OJ: Cool, its not often you find someone with such a passion for their hobby that they can get their co-workers enthused enough to help muck in! How do you motivate them?
AB: Well, they pretty much do whatever I tell them to. If they want to get a decent score on their next performance review, that is. Or help with their naturalization paperwork.

Brick
OJ: What?
AB: Er, nothing.
OJ: So let’s switch gears a bit and talk about how you got bitten by the Lego bug. Let’s start with the usual questions. Tell me about your “dark ages”…
AB: San Quentin.
OJ: So veering sharply away from your personal history and back to the website, tell me who the blog is targeted at, and who your main readers are?
AB: Well, it’s aimed primarily at AFOLs, with the emphasis on the “A”, that’s our demographic, grown-up people with actual facial hair and driving licenses and stuff. We try to steer the snotty little oiks to kid sites like MOCPages and Brickshelf with various tactics, such as setting our site rating to “R” so that their parental controls kick in.
OJ: Nice, I wish I’d thought of that!
AB: Yeah, but occasionally some of the little bacteria farms slip through the cracks by using the Public Library computers or something, so we regularly include an article on some random political hot-topic to “sour the milk” with pretend grown-up talk and arguing and shouting and stuff. Which also gives us an excuse to relentlessly flame the silly infants and their inane LOLspeak.
OJ: Won’t that just drive the kids to Flickr?
AB: Shhhhhhhhhhh!
OJ: But given that 90% of Lego sets are designed for and sold to kids, don’t you think you should be creating content that will appeal to them as well?
AB: Oh god no, that’s the last thing we want! Have you
seen children? It makes me shudder what I have to go through to buy sets at Toys R Us. The place is swarming with them. I actually have to just charge towards the Lego aisle swinging a shovel around in front of me, just in case. They really should do something about that. It’s just not safe in there.
OJ: So tell me, when you’re not busy cracking the whip on TBB articles, do you play with Lego in your free time?
AB: Oh absolutely! I’m very involved with my local Lego fan group, SEALUG.
OJ: Ah right, I think I’ve heard of that. What does that stand for?

Andrew with a bunch of
other old ladies at
some SEALUG meeting
AB: It stands for
Software Engineers Anonymous Lego User Group. We meet in Josh’s mom’s basement every third Tuesday and fifth Wednesday to talk about new Lego sets, show off our latest Lego creations, and play Lego games. We even drink actual grown-up beer drinks.
OJ: So what kind of games do you play at these events?
AB: Well there’s
Shit 101 Bricks, where you have to be the first person to ingest and then excrete 101 bricks.

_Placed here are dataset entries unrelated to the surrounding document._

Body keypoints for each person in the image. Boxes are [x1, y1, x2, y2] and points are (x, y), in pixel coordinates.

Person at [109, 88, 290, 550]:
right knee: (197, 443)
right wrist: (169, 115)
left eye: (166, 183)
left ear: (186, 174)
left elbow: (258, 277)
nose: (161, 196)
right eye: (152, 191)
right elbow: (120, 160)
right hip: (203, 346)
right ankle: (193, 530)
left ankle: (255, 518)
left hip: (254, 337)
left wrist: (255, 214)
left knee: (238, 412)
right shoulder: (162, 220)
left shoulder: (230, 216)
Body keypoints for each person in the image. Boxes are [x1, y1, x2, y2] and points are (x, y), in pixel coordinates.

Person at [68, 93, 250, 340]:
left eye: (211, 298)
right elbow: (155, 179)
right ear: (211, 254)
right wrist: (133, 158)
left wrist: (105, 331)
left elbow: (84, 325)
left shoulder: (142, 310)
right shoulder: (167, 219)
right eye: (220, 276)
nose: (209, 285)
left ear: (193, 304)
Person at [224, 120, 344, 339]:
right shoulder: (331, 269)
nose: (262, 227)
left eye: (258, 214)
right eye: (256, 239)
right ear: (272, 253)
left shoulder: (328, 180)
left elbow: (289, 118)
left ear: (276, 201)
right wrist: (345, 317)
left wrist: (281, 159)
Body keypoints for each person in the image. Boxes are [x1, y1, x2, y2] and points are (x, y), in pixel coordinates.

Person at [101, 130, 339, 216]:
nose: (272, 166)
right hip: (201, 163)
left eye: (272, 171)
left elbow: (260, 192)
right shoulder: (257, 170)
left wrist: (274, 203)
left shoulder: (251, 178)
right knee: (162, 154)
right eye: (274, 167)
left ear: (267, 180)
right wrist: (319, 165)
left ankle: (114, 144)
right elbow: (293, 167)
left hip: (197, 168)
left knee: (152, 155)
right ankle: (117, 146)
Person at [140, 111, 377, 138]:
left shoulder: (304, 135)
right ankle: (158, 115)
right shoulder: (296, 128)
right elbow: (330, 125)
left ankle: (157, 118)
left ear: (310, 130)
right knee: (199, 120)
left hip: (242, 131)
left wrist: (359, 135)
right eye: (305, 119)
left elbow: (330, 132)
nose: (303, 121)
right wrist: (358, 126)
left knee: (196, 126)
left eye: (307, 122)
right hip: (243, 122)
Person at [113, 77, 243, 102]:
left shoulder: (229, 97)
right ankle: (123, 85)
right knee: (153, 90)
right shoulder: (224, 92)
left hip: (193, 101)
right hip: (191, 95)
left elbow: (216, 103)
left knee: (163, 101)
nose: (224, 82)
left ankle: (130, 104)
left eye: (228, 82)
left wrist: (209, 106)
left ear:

That’s kind of an all-nighter right there.
OJ: … a sort of a “2 AFOLs and 1 cup”, I suppose.
AB: Oh, and then there’s
Boil in the Bag, where you microwave a bunch of unopened impulse sets, and people race to build the set before everyone else. Or before the plastic melts their fingers off.
OJ: Sounds like fun! Well from the look of that patrol car, I guess our time’s up…
AB: Aha! This is an ex-interview. It has ceased to be!
OJ: Whatever. Thanks for talking to us tonight, Andrew!
AB: Nudge nudge, wink wink, if you know what I mean, eh? Nobody expects the Spanish Inquisition! I fart in your general direction!